• **AVAILABLE RECORDS**
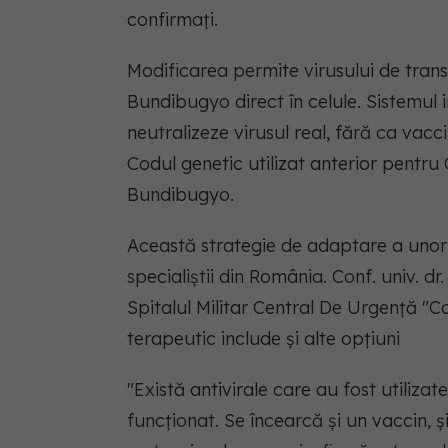
confirmați.
Modificarea permite virusului de transp
Bundibugyo direct în celule. Sistemul 
neutralizeze virusul real, fără ca vacc
Codul genetic utilizat anterior pentru C
Bundibugyo.
Această strategie de adaptare a unor 
specialiștii din România. Conf. univ. dr.
Spitalul Militar Central De Urgență "Ca
terapeutic include și alte opțiuni
"Există antivirale care au fost utilizat
funcționat. Se încearcă și un vaccin, ș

• **PROBLEM REQUIREMENTS**
Search the entries for the word "Bundibugyo". Copy every line where it occurs.

• **SOLUTION**
Bundibugyo direct în celule. Sistemul 
Bundibugyo.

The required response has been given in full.